** Opening Text for analysis block **

Tammy - Laura Lee, The very same to you….and the best of it. Thanks for being here!

Tammy - Suerae, you touched on something I did not and wish I would have; the perpetual tug/pull of the holiday. Loyalty is a tough thing to spread around, when it is cut in two it is perceived as being less loyal. A lose-lose proposition. Stressful. In the days of old everyone lived near (if not with) each other. In the age of bi-coastal jobs, romances, marriages, etc, families are not as accessible. I still lament the loss of the days with my little girl when we would laugh, share, play games and hug a lot. We still do all those things, of course, but on a much more limited scale. Traditions do wane by the side of the road as time goes by. Best we be flexible or we will too. New traditions are always around the corner, you are living proof. However and wherever you spend this Thanksgiving holiday, I truly hope it is all you want and need. Best to your family and thanks for posting. Always so happy to hear from you.

kellie kennedy - Yes I think the key is not allowing someone or one family to control everyone. It should be a choice of where everyone wants to go on holidays especially as u have different lives. One lone person should not call the shots over the holiday season. I am so glad in my family so days are o.v.e.r.!

Maryjo Faith Morgan - I agree totally – time is too short not to make being with those we love a priority. No matter what we share together in the food department (my Italian roots crave homemade ravioli!) and no matter whether we choose board games, cards or going to a holiday-release movie, it is the BEING together that counts!

** Closing Text for analysis block **
** Opening Given records block **

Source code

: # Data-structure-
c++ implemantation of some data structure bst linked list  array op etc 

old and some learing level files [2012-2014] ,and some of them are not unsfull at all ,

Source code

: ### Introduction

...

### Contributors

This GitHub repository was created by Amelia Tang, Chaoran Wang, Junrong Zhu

** Closing Given records block **

* _Exercise instructions_:
1. Answer these questions about the comment thread on holiday gatherings:
(a) To whom does Tammy say "The very same to you….and the best of it"?
(b) In the reply to Suerae, what does Tammy say traditions do as time goes by?
(c) What dish does Maryjo Faith Morgan say her Italian roots crave?
2. Resume the comment thread about holiday gatherings, picking up after its last comment.
The stored data has nothing to do with the comment thread about holiday gatherings.

* _Results of the exercise_:
1.
(a) Laura Lee
(b) They wane by the side of the road.
(c) Homemade ravioli

2.
Tammy - Maryjo, Oooooh, homemade ravioli sounds wonderful. Isn’t variety the spice of life!? Being together IS what counts, but I must add that these days I pick and choose who I spend my time with. I have friends that are just like family to me and I have family that I’m not too fond of. Being together with those you love and respect is awesome. About 20 years ago we began going to a holiday movie on Christmas day. The theaters were empty and it was no problem getting a parking space. Now it’s packed big time; a new tradition for many. The times … they are a changin’. Always great hearing from you, thanks for the post. Have a most wonderful holiday!

Tammy - Kellie, I remember asking my Aunt once at what point would I be able to be seated at the “adult” table. She told me when somebody died. Yikes. It was tradition that the eldest sat at the large table. So, in my house there has never been an adult or kid table. An eighty year old is no more important than an 8 year old, not to me. We are all precious, we are all important. If we can’t all sit together, we buffet it as best we can. It works out just fine. What works for some, doesn’t for others. But, you’re right, of course, one person should not be calling the shots over the holiday. Luckily, in my family, it’s never been the case. Thanks for sharing and have a great holiday with your family!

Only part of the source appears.